Old Black Joe was written by Stephen Foster in 1860. Foster wrote many songs for minstrel shows, which at the time were usually comic and rather crude. Foster wanted to use the minstrel show for tragic songs as well, in order to show black people as human beings with great depth of feeling, rather than as objects of mockery. He wanted to emphasize the feelings of longing and loss that any person can experience, and to inspire listeners to compassion.

Old Black Joe

by Stephen Foster

Gone are the days when my heart was young and gay,
Gone are my friends from the cotton fields away,
Gone from the earth to a better land I know,
I hear their gentle voices calling "Old Black Joe."

Chorus
I'm coming, I'm coming, for my head is bending low,
I hear their gentle voices calling "Old Black Joe."

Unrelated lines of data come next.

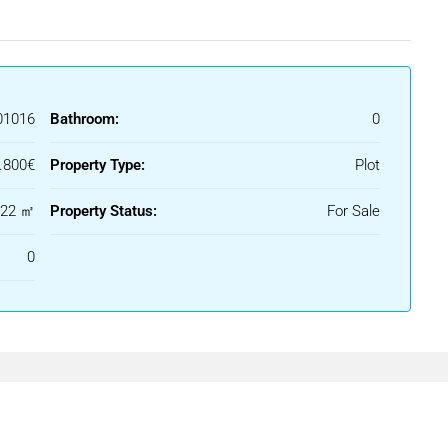
01016
Bathroom:
0
.800€
Property Type:
Plot
122 ㎡
Property Status:
For Sale
0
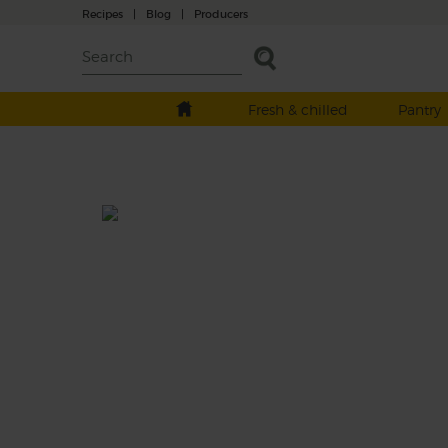
Recipes
|
Blog
|
Producers
Fresh & chilled
Pantry
Green Grapefruit Shake
Prep: 15 mins
An eye-opening smoothie made with a swe
and sour mix of tart grapefruit, crisp apples
velvety bananas, plus the grassy goodness o
tender baby leaf spinach.
This recipe is a:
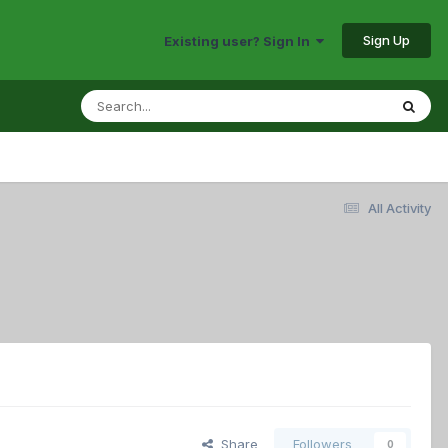
Sign Up
Existing user? Sign In
All Activity
Share
Followers
0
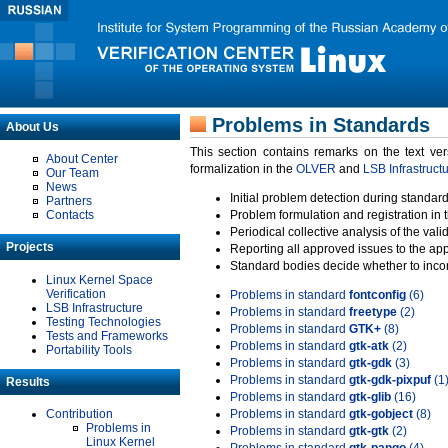
Problems in Standards
About Us
This section contains remarks on the text ve
About Center
formalization in the
OLVER
and
LSB Infrastruct
Our Team
News
Initial problem detection during standard
Partners
Contacts
Problem formulation and registration in 
Periodical collective analysis of the val
Projects
Reporting all approved issues to the ap
Standard bodies decide whether to incor
Linux Kernel Space
Verification
Problems in standard
fontconfig
(6)
LSB Infrastructure
Problems in standard
freetype
(2)
Testing Technologies
Problems in standard
GTK+
(8)
Tests and Frameworks
Problems in standard
gtk-atk
(2)
Portability Tools
Problems in standard
gtk-gdk
(3)
Problems in standard
gtk-gdk-pixpuf
(1
Results
Problems in standard
gtk-glib
(16)
Contribution
Problems in standard
gtk-gobject
(8)
Problems in
Problems in standard
gtk-gtk
(2)
Linux Kernel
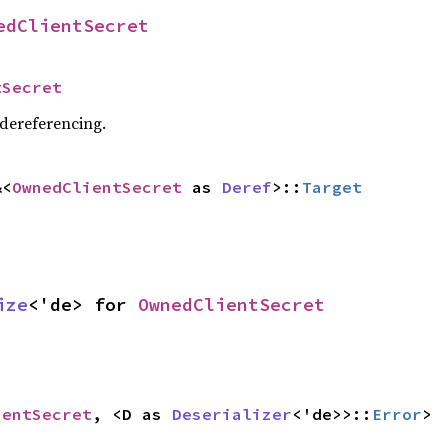
edClientSecret
tSecret
 dereferencing.
&<
OwnedClientSecret
 as 
Deref
>::
Target
ize
<'de> for 
OwnedClientSecret
ientSecret
, <D as 
Deserializer
<'de>>::
Error
>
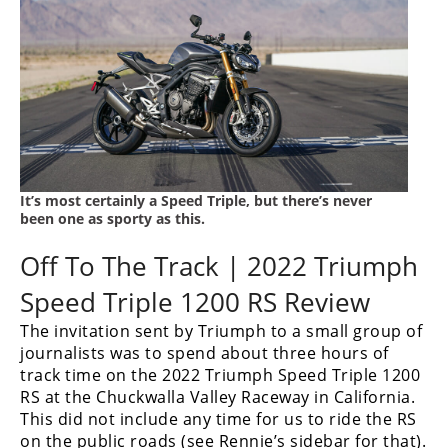
Rally
Racing
ISDE
Trials
EnduroGP
Hard
It’s most certainly a Speed Triple, but there’s never
Enduro
been one as sporty as this.
Hillclimb
Off To The Track | 2022 Triumph
Speed Triple 1200 RS Review
Flat
The invitation sent by Triumph to a small group of
journalists was to spend about three hours of
Track
track time on the 2022 Triumph Speed Triple 1200
RS at the Chuckwalla Valley Raceway in California.
AMA
Flat
This did not include any time for us to ride the RS
Track
on the public roads (see Rennie’s sidebar for that).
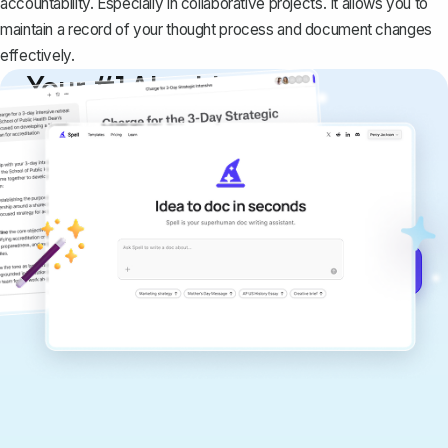
accountability. Especially in collaborative projects. It allows you to
maintain a record of your thought process and document changes
effectively.
Your #1 AI writing
copilot
Create remarkably high-quality
documents that are clear, polished, and
never sound like generic AI writing.
Get started for free →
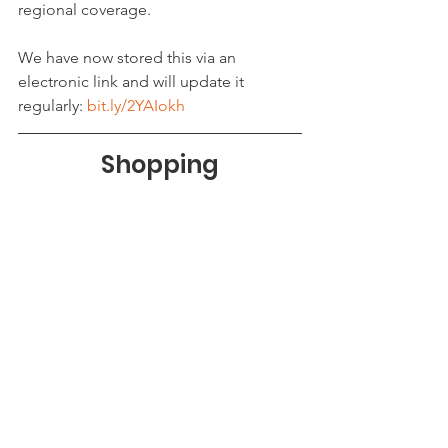
regional coverage.
We have now stored this via an 
electronic link and will update it 
regularly: 
bit.ly/2YAIokh
Shopping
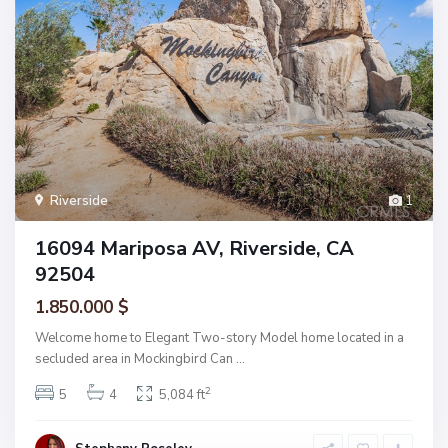
Riverside
1
16094 Mariposa AV, Riverside, CA
92504
1.850.000 $
Welcome home to Elegant Two-story Model home located in a
secluded area in Mockingbird Can
...
2
5
4
5,084 ft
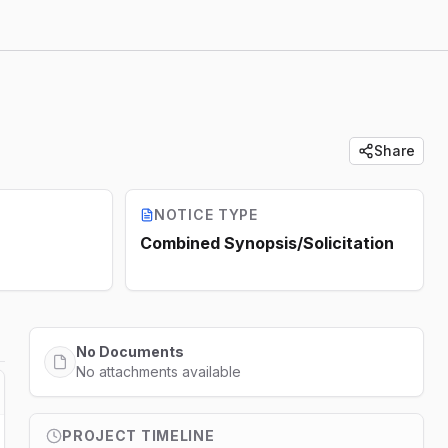
Share
NOTICE TYPE
Combined Synopsis/Solicitation
No Documents
No attachments available
PROJECT TIMELINE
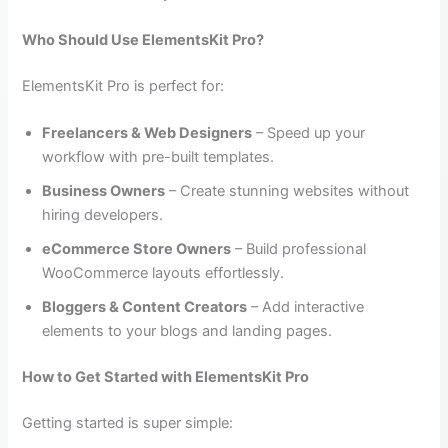
Who Should Use ElementsKit Pro?
ElementsKit Pro is perfect for:
Freelancers & Web Designers
– Speed up your
workflow with pre-built templates.
Business Owners
– Create stunning websites without
hiring developers.
eCommerce Store Owners
– Build professional
WooCommerce layouts effortlessly.
Bloggers & Content Creators
– Add interactive
elements to your blogs and landing pages.
How to Get Started with ElementsKit Pro
Getting started is super simple:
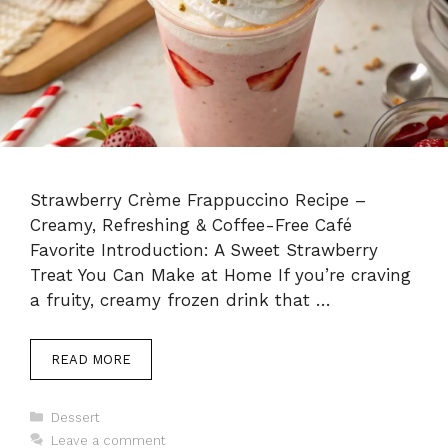
Strawberry Crème Frappuccino Recipe –
Creamy, Refreshing & Coffee-Free Café
Favorite Introduction: A Sweet Strawberry
Treat You Can Make at Home If you’re craving
a fruity, creamy frozen drink that …
READ MORE
Categories
Dessert
Leave a comment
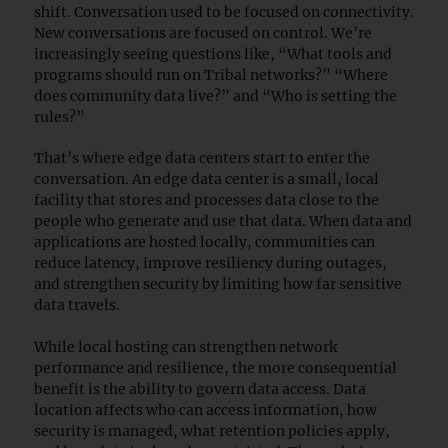
shift. Conversation used to be focused on connectivity.
New conversations are focused on control. We’re
increasingly seeing questions like, “What tools and
programs should run on Tribal networks?” “Where
does community data live?” and “Who is setting the
rules?”
That’s where edge data centers start to enter the
conversation. An edge data center is a small, local
facility that stores and processes data close to the
people who generate and use that data. When data and
applications are hosted locally, communities can
reduce latency, improve resiliency during outages,
and strengthen security by limiting how far sensitive
data travels.
While local hosting can strengthen network
performance and resilience, the more consequential
benefit is the ability to govern data access. Data
location affects who can access information, how
security is managed, what retention policies apply,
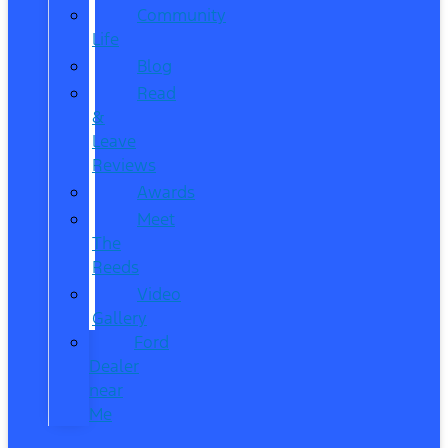
Community
Life
Blog
Read
&
Leave
Reviews
Awards
Meet
The
Reeds
Video
Gallery
Ford
Dealer
near
Me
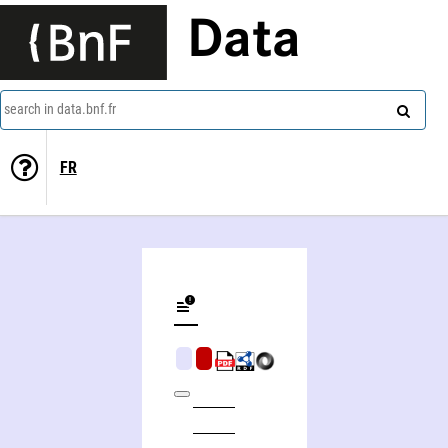
Data
search in data.bnf.fr
FR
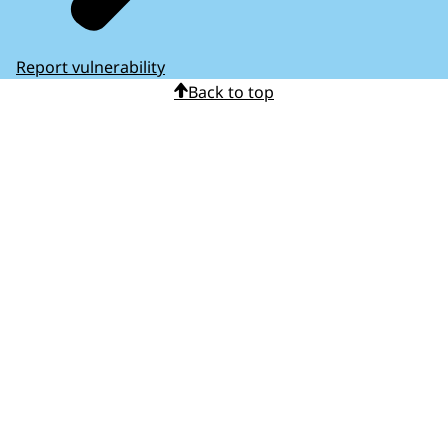
Report vulnerability
Back to top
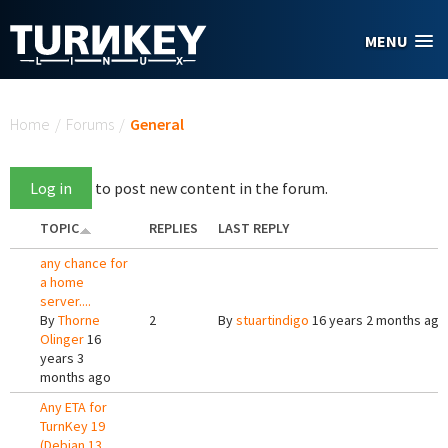
Skip to main content
MENU
You are here
Home
/
Forums
/
General
Log in
to post new content in the forum.
TOPIC
REPLIES
LAST REPLY
any chance for
a home
server....
By
Thorne
2
By
stuartindigo
16 years 2 months ago
Olinger
16
years 3
months ago
Any ETA for
TurnKey 19
(Debian 13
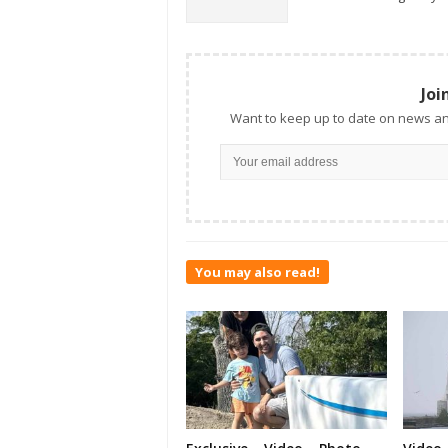
Joi
Want to keep up to date on news an
You may also read!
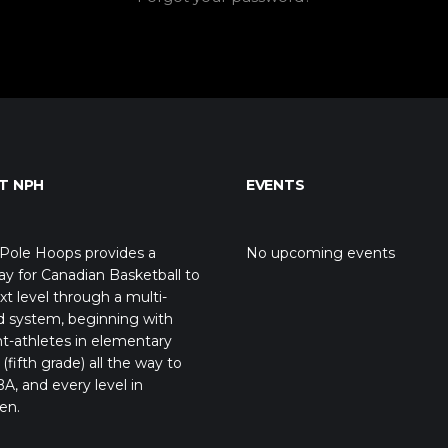
T NPH
EVENTS
Pole Hoops provides a
No upcoming events
y for Canadian Basketball to
xt level through a multi-
d system, beginning with
t-athletes in elementary
(fifth grade) all the way to
A, and every level in
en.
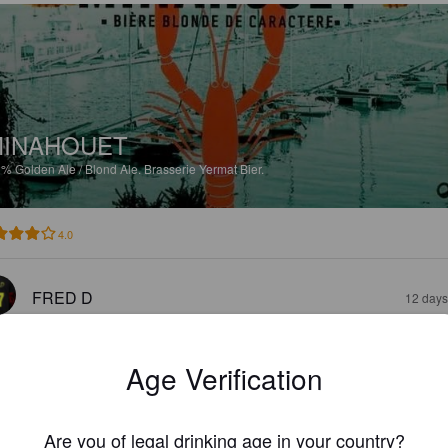
INAHOUET
2%
Golden Ale / Blond Ale.
Brasserie Yermat Bier.
4.0
FRED D
12 days
Age Verification
Are you of legal drinking age in your country?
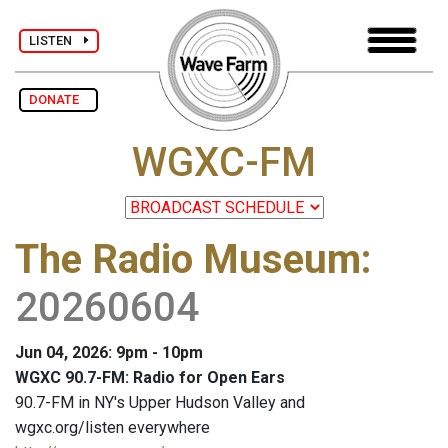
LISTEN
DONATE
WGXC-FM
The Radio Museum
:
20260604
Jun 04, 2026: 9pm - 10pm
WGXC 90.7-FM: Radio for Open Ears
90.7-FM in NY's Upper Hudson Valley and
wgxc.org/listen everywhere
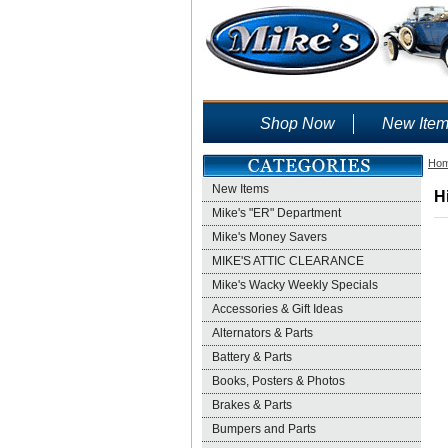
Shop Now
New Ite
Ho
New Items
H
Mike's "ER" Department
Mike's Money Savers
MIKE'S ATTIC CLEARANCE
Mike's Wacky Weekly Specials
Accessories & Gift Ideas
Alternators & Parts
Battery & Parts
Books, Posters & Photos
Brakes & Parts
Bumpers and Parts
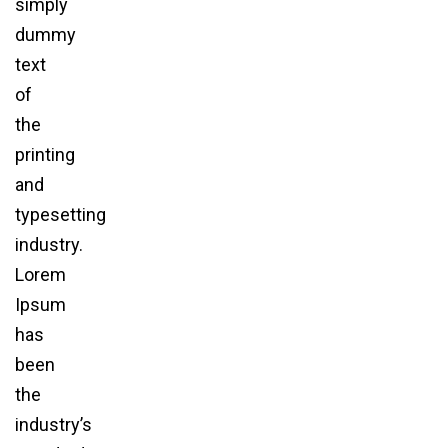
simply
dummy
text
of
the
printing
and
typesetting
industry.
Lorem
Ipsum
has
been
the
industry’s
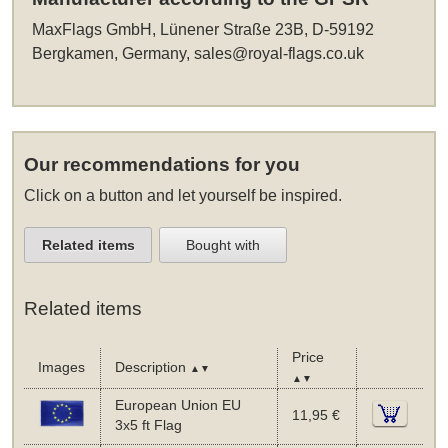
MaxFlags GmbH, Lünener Straße 23B, D-59192
Bergkamen, Germany,
sales@royal-flags.co.uk
Our recommendations for you
Click on a button and let yourself be inspired.
Related items
Bought with
Related items
Price
Images
Description
▲▼
▲▼
European Union EU
11,95 €
3x5 ft Flag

Why do I weep, when my heart should feel no pain,
Why do I sigh that my friends come not again?
Grieving for forms now departed long ago.
I hear their gentle voices calling "Old Black Joe."

Chorus

Where are the hearts once so happy and so free?
The children so dear that I held upon my knee?
Gone to the shore where my soul has longed to go,
I hear their gentle voices calling "Old Black Joe."